Depuis qu’elle s’est retrouvée sous les feux des projecteurs après le double viol collectif dont elle a été victime, Sandra O’Reilly n’a cessé de prendre la parole pour dénoncer toutes les formes de violence. Ci-dessous, quelques extraits d’interviews qu’elle avait accordées à 5-Plus dimanche.

 

 

1er août 2004 : «Je peux crier victoire car le crime a été mis au grand jour, je peux crier victoire parce que la loi a été changée et là, je pense surtout aux autres victimes de viol.»

 

8 août 2004 : «Il y a un manque de conscientisation. Il faut former des psychologues. L’approche envers les victimes doit être revue.

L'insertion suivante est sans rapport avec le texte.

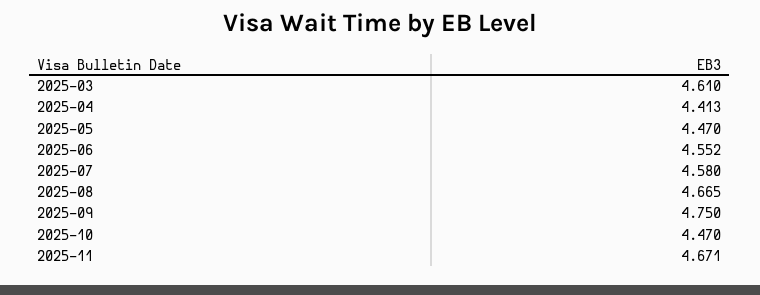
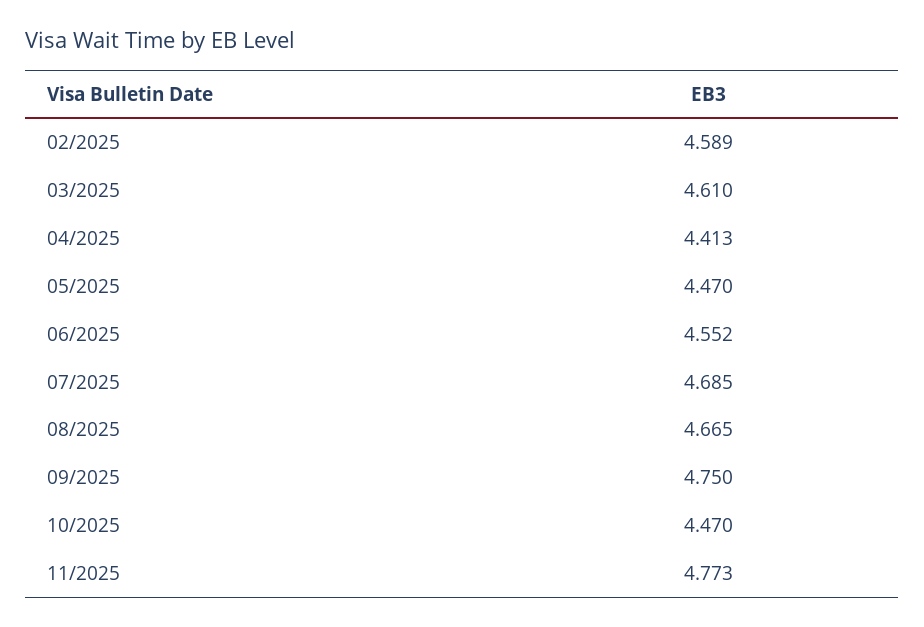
  {
    "2025-03": 4.61,
    "2025-04": 4.413,
    "2025-05": 4.47,
    "2025-06": 4.552,
-   "2025-07": 4.58,
+   "2025-07": 4.685,
    "2025-08": 4.665,
    "2025-09": 4.75,
    "2025-10": 4.47,
-   "2025-11": 4.671
+   "2025-11": 4.773,
+   "02/2025": 4.589
  }

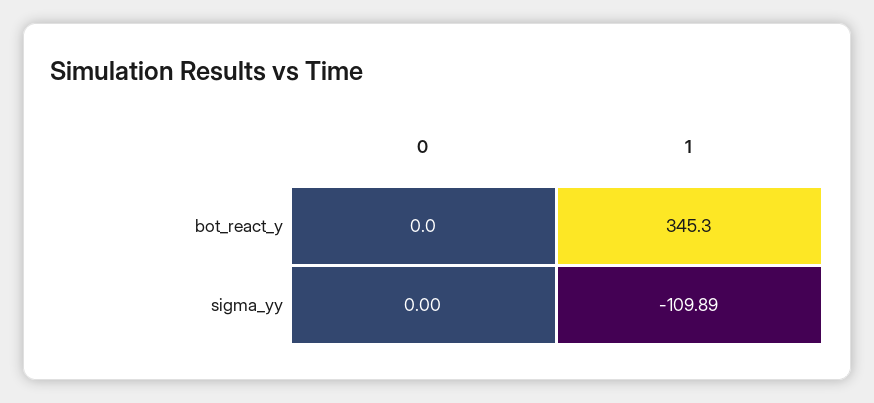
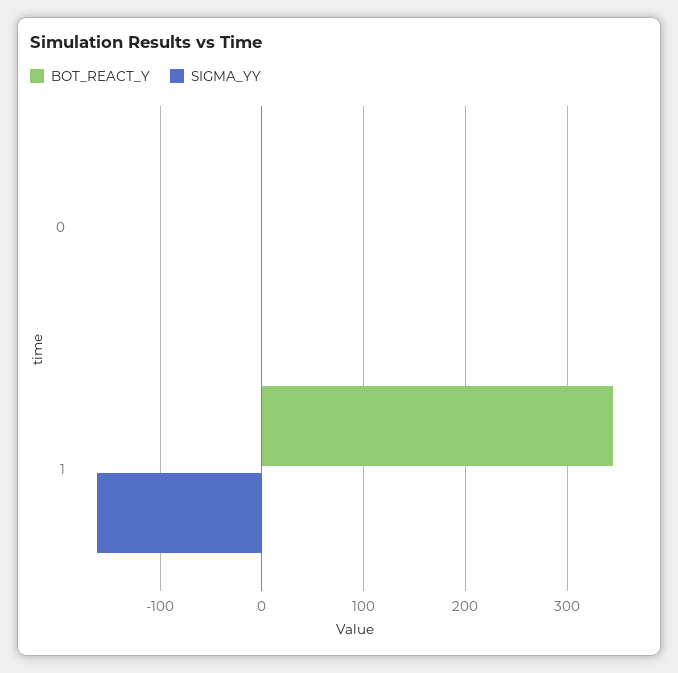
  {
    "bot_react_y": {
      "0": 0,
      "1": 345.3
    },
    "sigma_yy": {
      "0": 0,
-     "1": -109.89
+     "1": -160
    }
  }

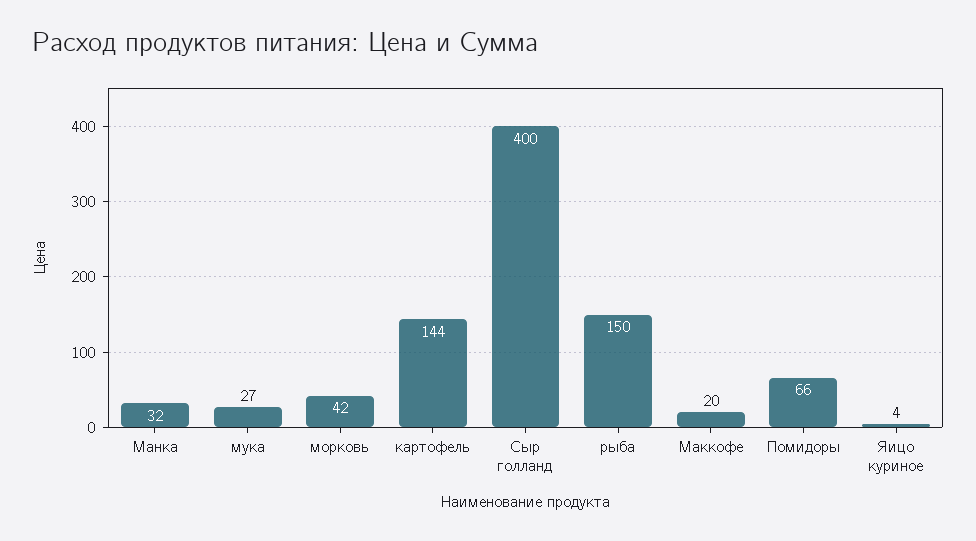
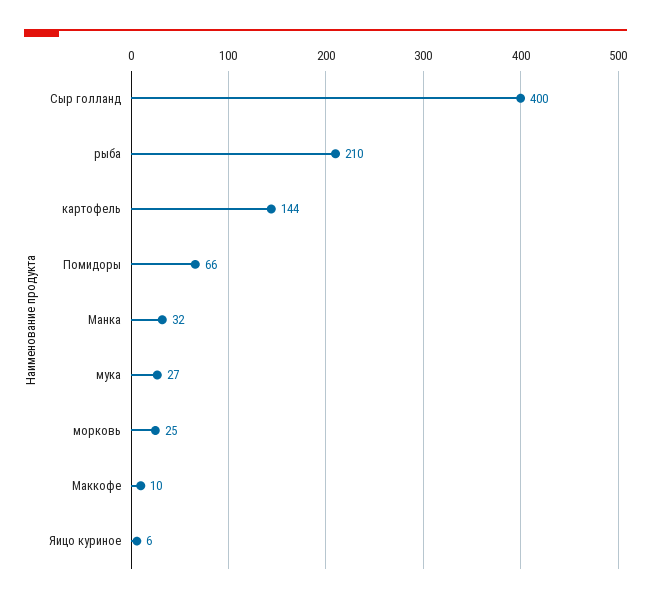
  {
    "Манка": 32,
    "мука": 27,
-   "морковь": 42,
+   "морковь": 25,
    "картофель": 144,
    "Сыр голланд": 400,
-   "рыба": 150,
+   "рыба": 210,
-   "Маккофе": 20,
+   "Маккофе": 10,
    "Помидоры": 66,
-   "Яицо куриное": 4
+   "Яицо куриное": 6
  }

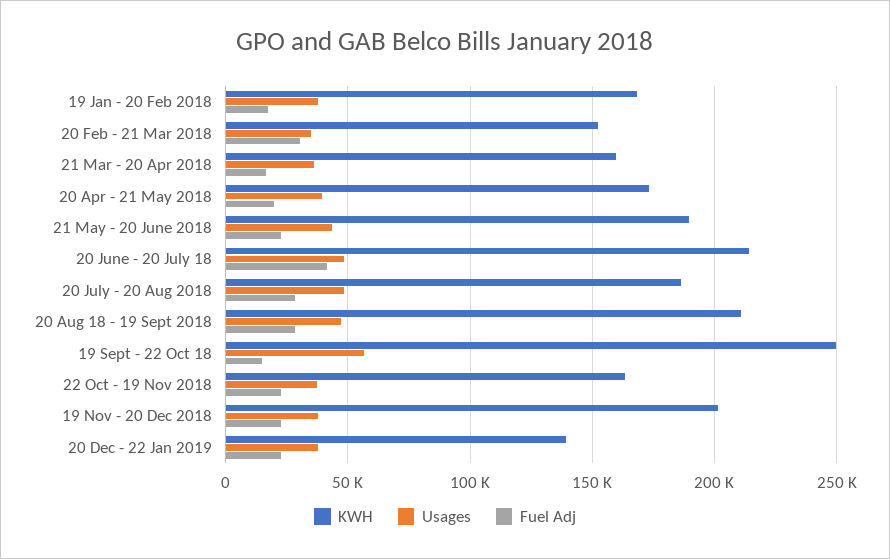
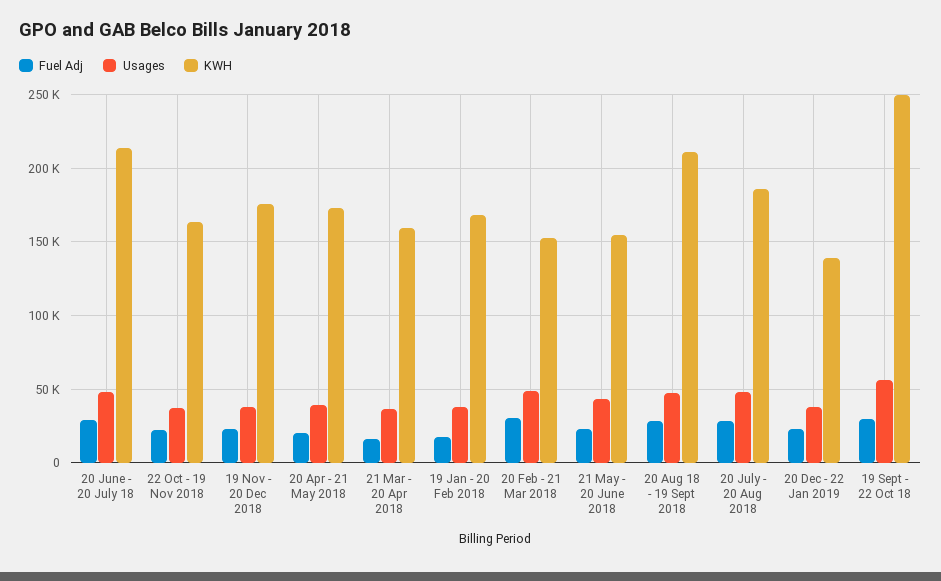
  {
    "KWH": {
      "19 Jan - 20 Feb 2018": 170000,
      "20 Feb - 21 Mar 2018": 150000,
      "21 Mar - 20 Apr 2018": 160000,
      "20 Apr - 21 May 2018": 175000,
-     "21 May - 20 June 2018": 190000,
+     "21 May - 20 June 2018": 155000,
      "20 June - 20 July 18": 215000,
      "20 July - 20 Aug 2018": 185000,
      "20 Aug 18 - 19 Sept 2018": 210000,
      "19 Sept - 22 Oct 18": 250000,
      "22 Oct - 19 Nov 2018": 165000,
-     "19 Nov - 20 Dec 2018": 200000,
+     "19 Nov - 20 Dec 2018": 175000,
      "20 Dec - 22 Jan 2019": 140000
    },
    "Usages": {
      "19 Jan - 20 Feb 2018": 40000,
-     "20 Feb - 21 Mar 2018": 35000,
+     "20 Feb - 21 Mar 2018": 50000,
      "21 Mar - 20 Apr 2018": 35000,
      "20 Apr - 21 May 2018": 40000,
      "21 May - 20 June 2018": 45000,
      "20 June - 20 July 18": 50000,
      "20 July - 20 Aug 2018": 50000,
      "20 Aug 18 - 19 Sept 2018": 45000,
      "19 Sept - 22 Oct 18": 55000,
      "22 Oct - 19 Nov 2018": 35000,
      "19 Nov - 20 Dec 2018": 40000,
      "20 Dec - 22 Jan 2019": 40000
    },
    "Fuel Adj": {
      "19 Jan - 20 Feb 2018": 15000,
      "20 Feb - 21 Mar 2018": 30000,
      "21 Mar - 20 Apr 2018": 15000,
      "20 Apr - 21 May 2018": 20000,
      "21 May - 20 June 2018": 25000,
-     "20 June - 20 July 18": 40000,
+     "20 June - 20 July 18": 30000,
      "20 July - 20 Aug 2018": 30000,
      "20 Aug 18 - 19 Sept 2018": 30000,
-     "19 Sept - 22 Oct 18": 15000,
+     "19 Sept - 22 Oct 18": 30000,
      "22 Oct - 19 Nov 2018": 20000,
      "19 Nov - 20 Dec 2018": 25000,
      "20 Dec - 22 Jan 2019": 25000
    }
  }

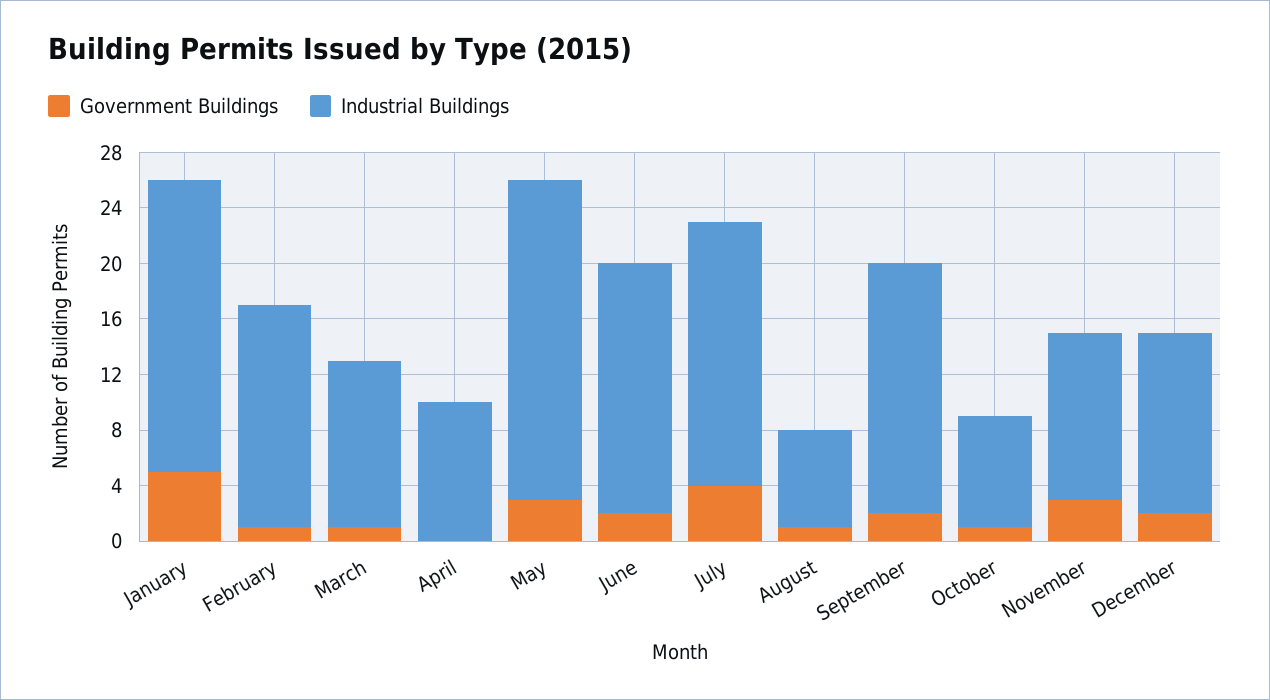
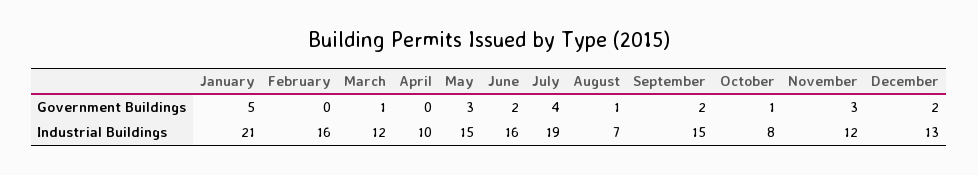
  {
    "Government Buildings": {
      "January": 5,
-     "February": 1,
+     "February": 0,
      "March": 1,
      "April": 0,
      "May": 3,
      "June": 2,
      "July": 4,
      "August": 1,
      "September": 2,
      "October": 1,
      "November": 3,
      "December": 2
    },
    "Industrial Buildings": {
      "January": 21,
      "February": 16,
      "March": 12,
      "April": 10,
-     "May": 23,
+     "May": 15,
-     "June": 18,
+     "June": 16,
      "July": 19,
      "August": 7,
-     "September": 18,
+     "September": 15,
      "October": 8,
      "November": 12,
      "December": 13
    }
  }

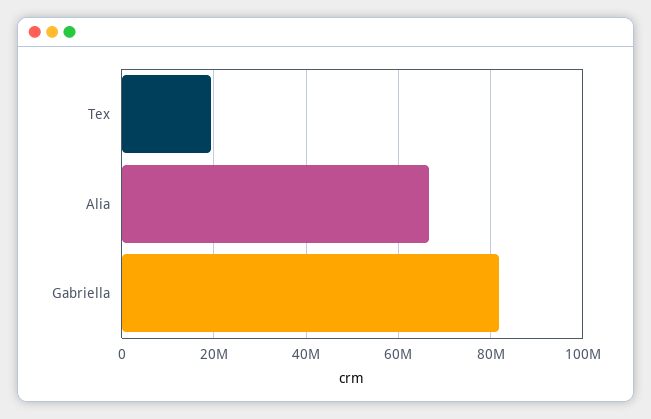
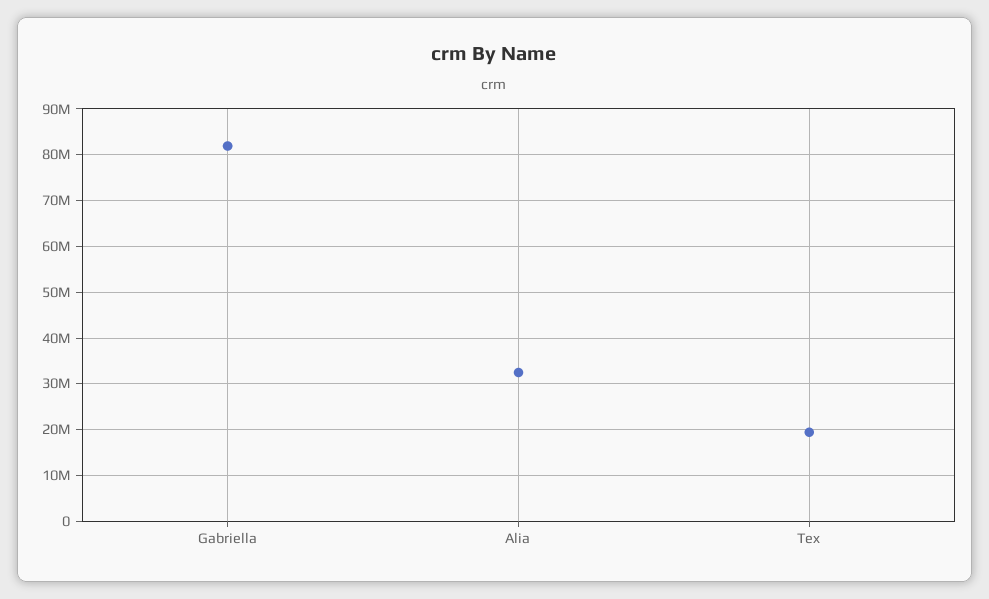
  {
    "Tex": 20000000,
-   "Alia": 66000000,
+   "Alia": 32000000,
    "Gabriella": 82000000
  }

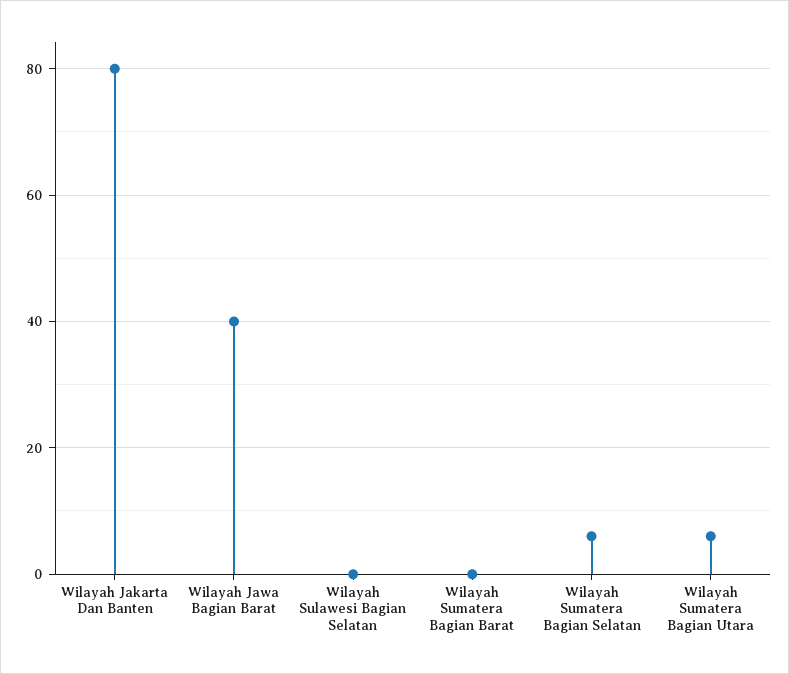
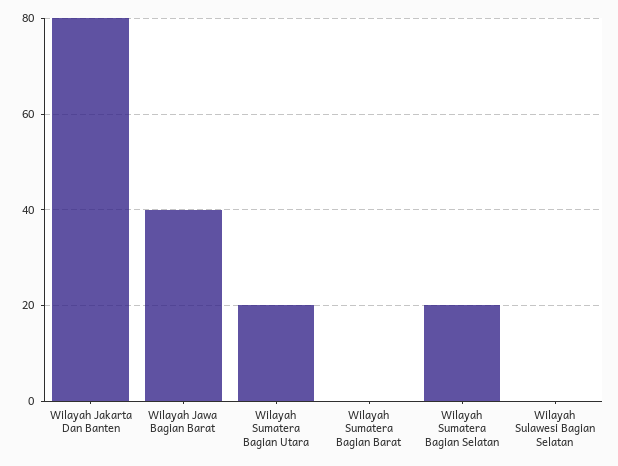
  {
    "Wilayah Jakarta Dan Banten": 80,
    "Wilayah Jawa Bagian Barat": 40,
    "Wilayah Sulawesi Bagian Selatan": 0,
    "Wilayah Sumatera Bagian Barat": 0,
-   "Wilayah Sumatera Bagian Selatan": 5,
+   "Wilayah Sumatera Bagian Selatan": 20,
-   "Wilayah Sumatera Bagian Utara": 5
+   "Wilayah Sumatera Bagian Utara": 20
  }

Il y a un gros travail à faire, entre autres, l’accueil à l’hôpital, l’approche des policiers et l’avenir de la victime. Il n’y a aucun respect pour les victimes dans certains cas car on se permet de les juger.»

 

8 juin 2006 : «Le problème de viol est très complexe. Il faut tout faire et non pas uniquement dire des choses pour faire reculer ces violences. Il faut des actions concrètes et c’est seulement alors qu’on arrivera à des résultats. Je reste quand même optimiste et j’espère qu’un jour, il y aura un gouvernement clairvoyant qui s’attaquera aux problèmes concernant la violence et qui fera bouger les choses. Il ne faut pas traiter ces problèmes uniquement en surface.»

 

16 juillet 2006 (quatre ans après son agression) : «C’est une date très symbolique pour moi. Mais mon esprit est serein. Quand un crime violent a lieu dans le pays, trop d’associations montent au créneau avec agressivité. Or, moi, je fais un appel pour que chacun fasse un travail individuel car nous vivons tous en société et il faut apprendre à vivre avec les autres. Selon moi, cela peut très bien faire diminuer toutes les formes de violence.»